Exercise requirements. Return every record below exactly; leave out the images.

Supplied information.
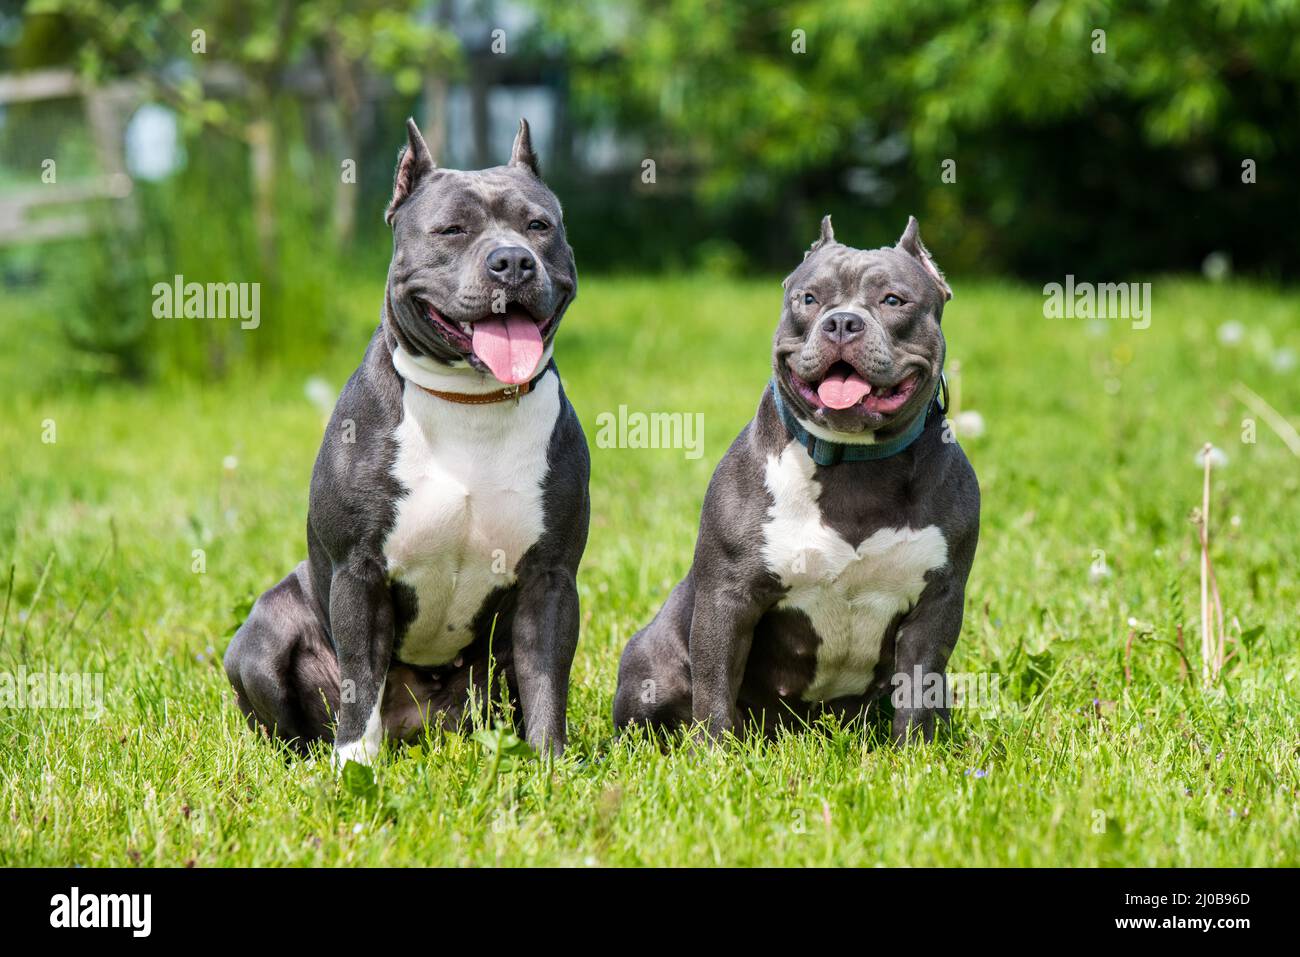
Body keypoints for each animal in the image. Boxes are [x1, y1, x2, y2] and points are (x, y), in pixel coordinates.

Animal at [224, 117, 590, 764]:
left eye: (539, 226)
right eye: (451, 230)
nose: (512, 262)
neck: (470, 402)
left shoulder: (550, 578)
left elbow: (547, 676)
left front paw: (549, 764)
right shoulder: (360, 572)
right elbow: (359, 679)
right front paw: (353, 767)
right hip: (262, 634)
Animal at [616, 218, 977, 748]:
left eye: (893, 299)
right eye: (808, 298)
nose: (842, 323)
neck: (854, 466)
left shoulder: (937, 605)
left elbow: (919, 690)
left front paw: (914, 753)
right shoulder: (727, 598)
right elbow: (714, 687)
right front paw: (714, 756)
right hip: (652, 664)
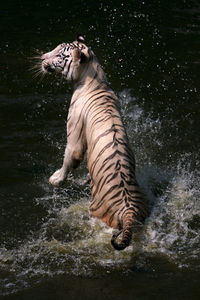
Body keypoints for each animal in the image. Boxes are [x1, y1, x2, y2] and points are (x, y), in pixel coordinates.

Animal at [39, 35, 148, 251]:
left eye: (59, 54)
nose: (42, 58)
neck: (94, 77)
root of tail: (129, 211)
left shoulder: (74, 131)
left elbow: (69, 158)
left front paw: (55, 179)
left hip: (99, 211)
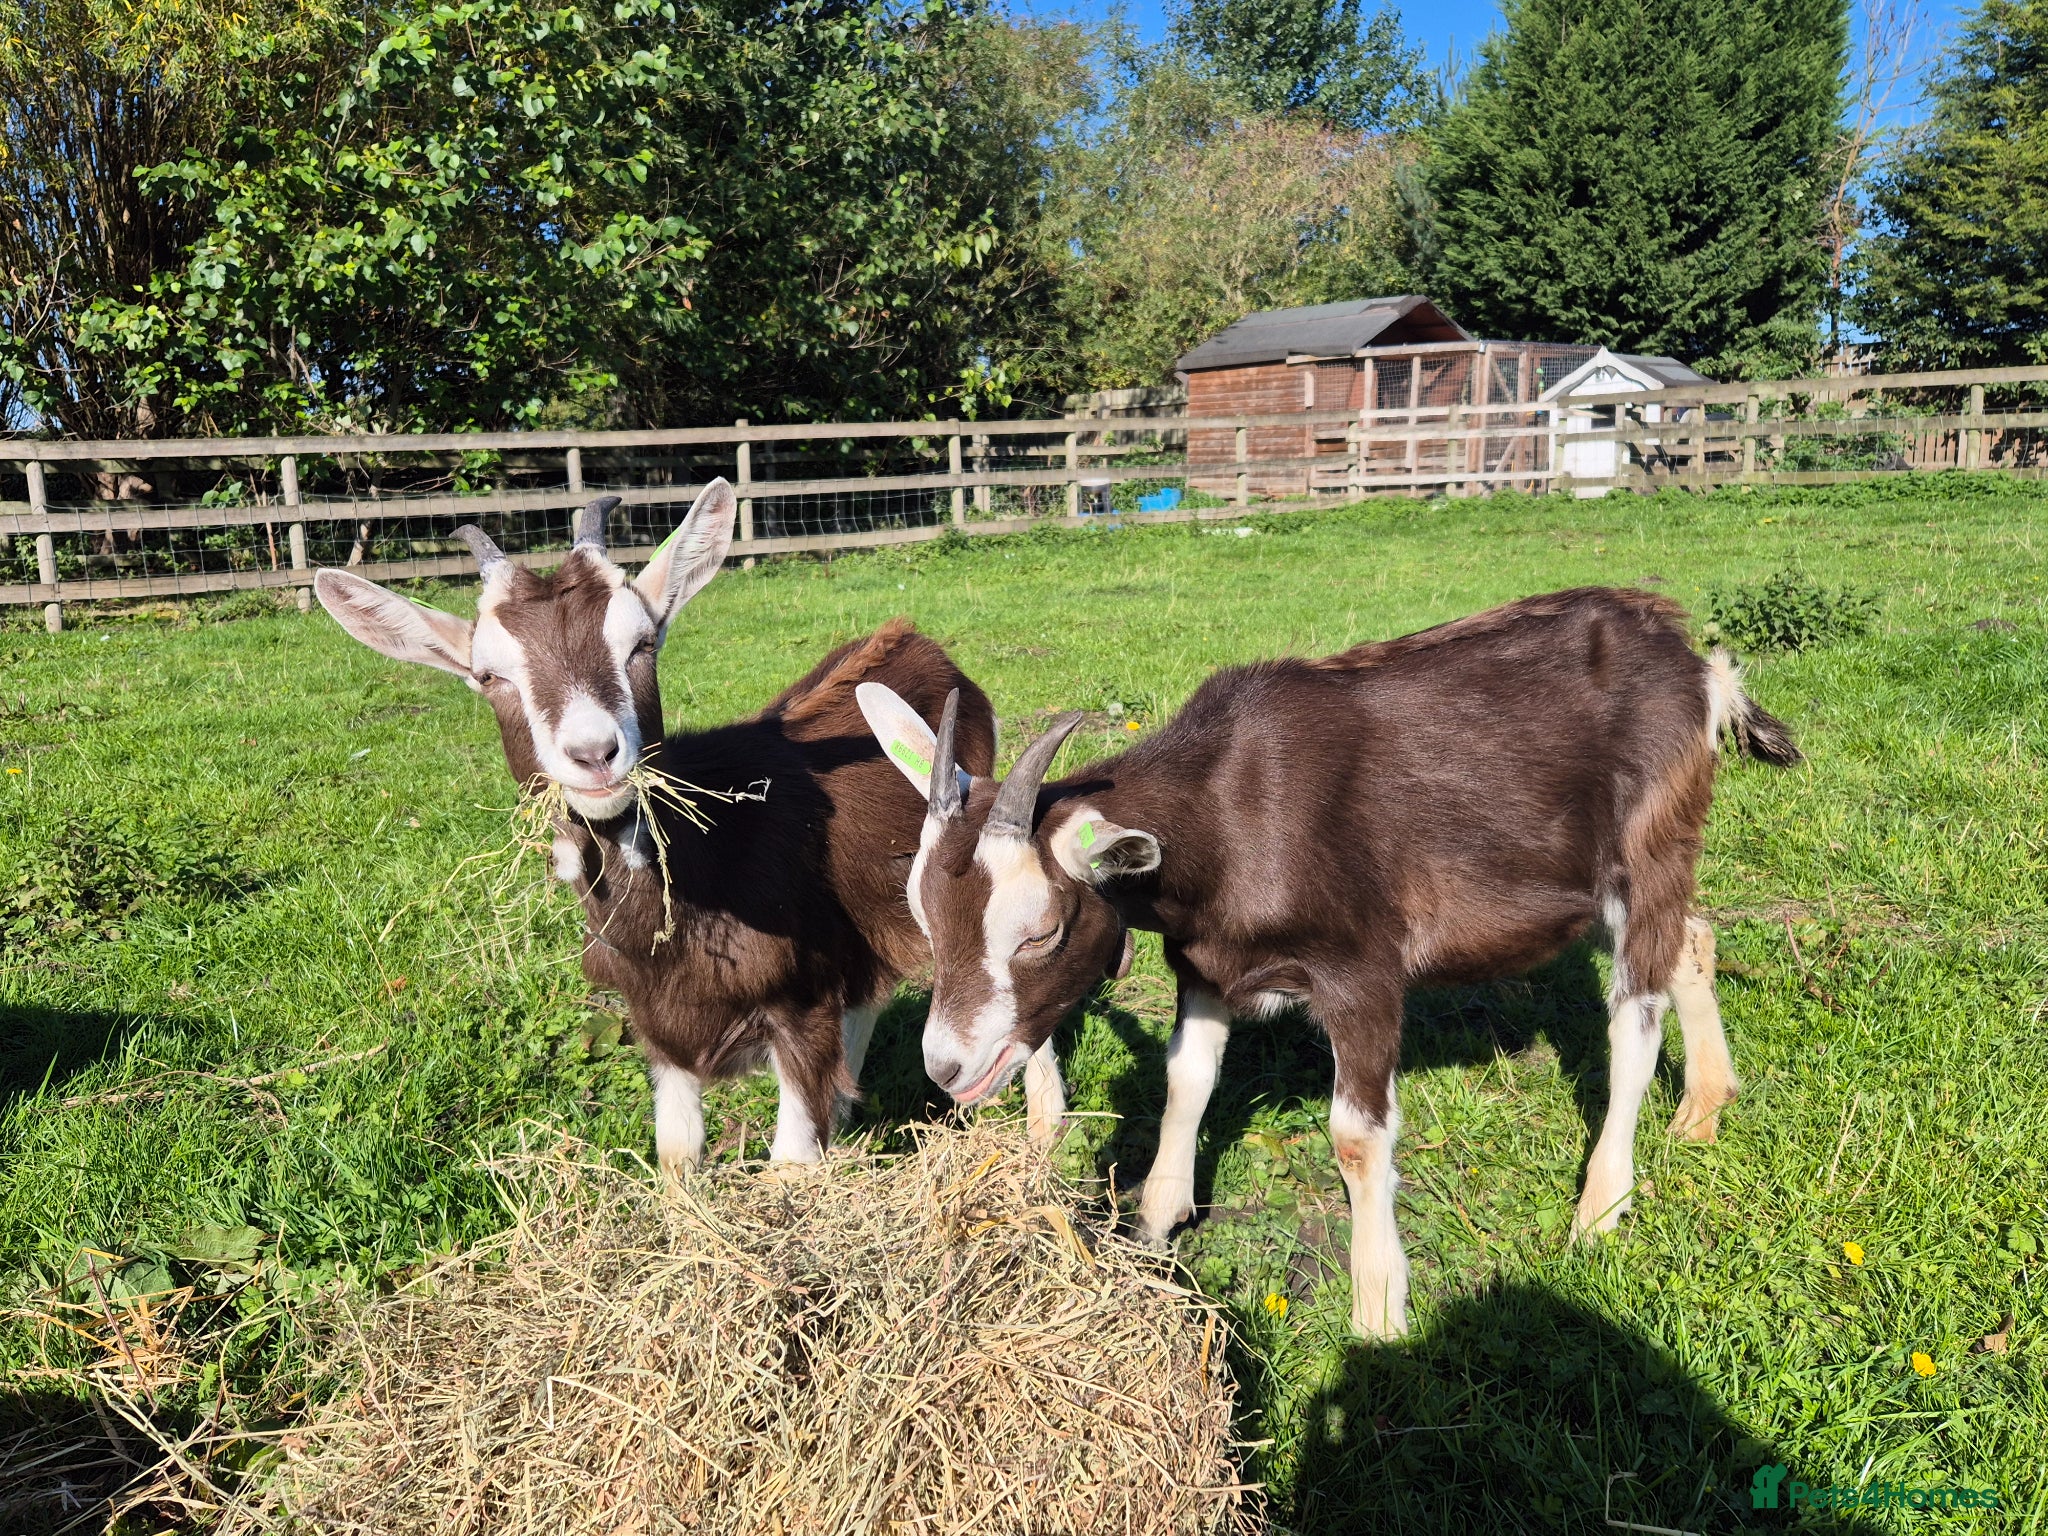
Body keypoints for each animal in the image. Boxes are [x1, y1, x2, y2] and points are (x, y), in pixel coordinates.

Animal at [313, 482, 1056, 1171]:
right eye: (488, 676)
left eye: (642, 645)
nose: (594, 754)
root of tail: (917, 640)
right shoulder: (657, 1027)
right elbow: (676, 1154)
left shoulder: (800, 1006)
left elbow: (790, 1161)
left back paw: (1047, 1135)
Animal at [860, 587, 1800, 1336]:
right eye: (924, 915)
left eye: (1040, 931)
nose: (947, 1067)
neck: (1232, 806)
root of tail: (1702, 668)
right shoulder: (1206, 965)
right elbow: (1186, 1081)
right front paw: (1154, 1226)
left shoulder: (1363, 972)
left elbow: (1355, 1135)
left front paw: (1379, 1306)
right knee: (1693, 942)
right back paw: (1704, 1108)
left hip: (1647, 846)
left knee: (1634, 1017)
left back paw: (1602, 1206)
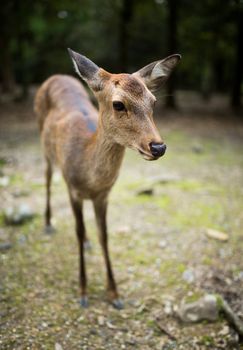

Worked solution.
Body keypoints for each animal in the image. Boxes are [x1, y1, x2, y2] and points are (x, y), in pixel coordinates.

Animal at [224, 117, 590, 764]:
left eye: (539, 226)
right eye: (451, 230)
nose: (512, 262)
neck: (470, 402)
left shoulder: (550, 578)
left elbow: (547, 676)
left front paw: (549, 764)
right shoulder: (360, 572)
right elbow: (359, 679)
right front paw: (353, 767)
right hip: (262, 634)
Animal at [616, 218, 977, 748]:
left eye: (893, 299)
right eye: (808, 298)
nose: (842, 323)
neck: (854, 466)
left shoulder: (937, 605)
left elbow: (919, 690)
left front paw: (914, 753)
right shoulder: (727, 598)
right elbow: (714, 687)
right front paw: (714, 756)
right hip: (652, 664)
Body keypoints for each animal in the image. Boxes are [x1, y1, x2, y2] and points are (x, y), in pixel coordinates.

Animal at [39, 35, 148, 251]:
left eye: (59, 54)
nose: (42, 58)
neck: (94, 77)
root of tail: (129, 211)
left shoulder: (74, 131)
left elbow: (69, 158)
left front paw: (55, 179)
left hip: (99, 211)
Body keypoints for each animal in the image. Boxes are [x1, y1, x2, y2] and points are (x, y), in pixel coordinates.

Animal at [313, 482, 1056, 1171]:
right eye: (488, 676)
left eye: (642, 645)
nose: (594, 754)
root of tail: (917, 640)
right shoulder: (657, 1027)
right elbow: (676, 1154)
left shoulder: (800, 1006)
left elbow: (790, 1161)
left back paw: (1047, 1135)
Animal at [860, 587, 1800, 1336]:
right eye: (924, 915)
left eye: (1040, 931)
nose: (947, 1067)
neck: (1232, 806)
root of tail: (1702, 668)
right shoulder: (1206, 965)
right elbow: (1186, 1081)
right front paw: (1154, 1226)
left shoulder: (1363, 972)
left elbow: (1355, 1135)
left front paw: (1379, 1306)
right knee: (1693, 942)
right back paw: (1704, 1108)
left hip: (1647, 846)
left knee: (1634, 1017)
left back paw: (1602, 1206)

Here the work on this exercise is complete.